Sheridan College is getting ready to build on its investments in videoconferencing by extending its service to new building projects and surrounding school boards.
The post-secondary school announced a three-year, $3-million agreement with IBM Canada to act as systems integrator for its videoconferencing systems, which includes products from Tandberg and Cisco Systems. Sheridan, based in Oakville, Ont., has integrated the video equipment with its voice-over-IP system, which it set up several years ago.
Trevor Hanekamp, Sheridan’s senior telecom analyst, said there had been many faculty and staff requests to the CIO’s office for desktop, multi-point and server-based video tools. Trying to assess and prioritize projects was becoming difficult.

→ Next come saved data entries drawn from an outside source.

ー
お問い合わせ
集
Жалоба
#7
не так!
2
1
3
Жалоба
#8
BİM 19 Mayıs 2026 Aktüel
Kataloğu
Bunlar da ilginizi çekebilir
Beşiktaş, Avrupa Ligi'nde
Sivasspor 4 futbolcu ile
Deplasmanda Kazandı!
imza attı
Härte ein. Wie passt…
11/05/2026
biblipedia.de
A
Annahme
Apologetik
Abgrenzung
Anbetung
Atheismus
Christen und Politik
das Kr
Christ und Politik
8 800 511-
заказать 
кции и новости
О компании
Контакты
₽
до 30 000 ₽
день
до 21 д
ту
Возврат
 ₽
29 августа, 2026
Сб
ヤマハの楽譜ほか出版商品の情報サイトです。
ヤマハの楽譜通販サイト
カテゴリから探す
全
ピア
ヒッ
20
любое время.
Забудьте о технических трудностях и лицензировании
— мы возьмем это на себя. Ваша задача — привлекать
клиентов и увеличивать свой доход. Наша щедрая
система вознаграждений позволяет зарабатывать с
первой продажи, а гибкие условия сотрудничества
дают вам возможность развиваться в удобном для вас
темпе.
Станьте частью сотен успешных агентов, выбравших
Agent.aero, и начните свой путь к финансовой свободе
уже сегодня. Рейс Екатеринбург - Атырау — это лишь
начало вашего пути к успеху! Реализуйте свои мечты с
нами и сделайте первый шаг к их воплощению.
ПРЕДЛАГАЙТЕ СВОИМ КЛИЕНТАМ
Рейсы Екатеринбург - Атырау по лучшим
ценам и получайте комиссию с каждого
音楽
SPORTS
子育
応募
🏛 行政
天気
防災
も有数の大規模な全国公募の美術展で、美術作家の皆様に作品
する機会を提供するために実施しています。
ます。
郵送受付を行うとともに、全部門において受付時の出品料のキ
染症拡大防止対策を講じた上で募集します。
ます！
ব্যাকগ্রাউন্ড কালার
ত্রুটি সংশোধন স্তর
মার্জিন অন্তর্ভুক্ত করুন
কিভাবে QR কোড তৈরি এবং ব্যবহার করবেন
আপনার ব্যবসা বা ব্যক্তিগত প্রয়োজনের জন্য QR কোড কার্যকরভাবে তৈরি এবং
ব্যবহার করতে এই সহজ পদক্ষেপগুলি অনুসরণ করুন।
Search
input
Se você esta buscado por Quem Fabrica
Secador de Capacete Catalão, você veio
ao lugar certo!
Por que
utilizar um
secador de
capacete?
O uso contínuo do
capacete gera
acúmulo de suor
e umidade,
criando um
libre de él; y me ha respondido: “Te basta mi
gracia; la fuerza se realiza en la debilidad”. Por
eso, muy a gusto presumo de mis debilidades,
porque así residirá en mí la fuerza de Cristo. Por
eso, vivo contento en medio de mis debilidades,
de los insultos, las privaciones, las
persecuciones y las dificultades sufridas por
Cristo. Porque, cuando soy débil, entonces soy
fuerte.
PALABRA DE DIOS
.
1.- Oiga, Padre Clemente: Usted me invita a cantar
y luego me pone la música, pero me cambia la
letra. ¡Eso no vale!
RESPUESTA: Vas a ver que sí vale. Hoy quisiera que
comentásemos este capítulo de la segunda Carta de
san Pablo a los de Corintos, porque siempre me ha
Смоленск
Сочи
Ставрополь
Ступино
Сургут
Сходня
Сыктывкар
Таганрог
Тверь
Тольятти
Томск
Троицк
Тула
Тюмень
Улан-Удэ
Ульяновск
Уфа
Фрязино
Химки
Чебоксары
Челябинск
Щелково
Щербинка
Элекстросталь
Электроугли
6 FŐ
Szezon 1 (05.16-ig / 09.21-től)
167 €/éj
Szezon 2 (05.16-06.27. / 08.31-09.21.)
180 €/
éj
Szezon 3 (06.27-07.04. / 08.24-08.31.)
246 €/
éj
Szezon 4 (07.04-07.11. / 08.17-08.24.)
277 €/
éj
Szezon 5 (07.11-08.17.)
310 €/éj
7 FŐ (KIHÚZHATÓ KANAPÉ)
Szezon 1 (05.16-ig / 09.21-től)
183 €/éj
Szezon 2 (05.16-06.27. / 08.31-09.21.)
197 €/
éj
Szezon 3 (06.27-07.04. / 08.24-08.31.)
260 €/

“It turned out that it was quite a beast, this video,” he said.
A lot of Sheridan’s early work with videoconferencing was to assist staff that didn’t want to spend too much time traveling between campus locations in Oakville and Brampton. Sheridan uses rooms called “greenhouses,” for example, where staff train each other several times a week. Video has allowed some of these sessions to happen remotely.
“From there, the users have been picking this up and taking over without me training them,” Hanekamp said. Employers are using videoconferencing to conduct job interviews rather than coming to campus, he said, and departments like Student Services are using it to train managers.
Jay Fisher, IBM Canada’s industry executive for higher education and research, said Sheridan will also have access to its research team to learn more about the convergence around IP and other forms of communication.
“Right now the technology is ahead of user expectations,” he said. “Once users see what what’s possible, those expectations will increase many times over. In Sheridan’s case, we will see that quickly.”
Sheridan on Wednesday established a videoconference connection to Kawartha Pine Ridge District School Board, which will allow its teachers and students to use the technology in a variety of interactive programs with Sheridan.
“Lately we’re starting to almost become a video service provider,” Hanekamp said, adding that the industry needs to make videoconference connections easier to set up and maintain.
“If you had to know what the IP address of the PBX was every time you dialed someone, you could see phoning would be a problem. That’s what video is like right now,” he said.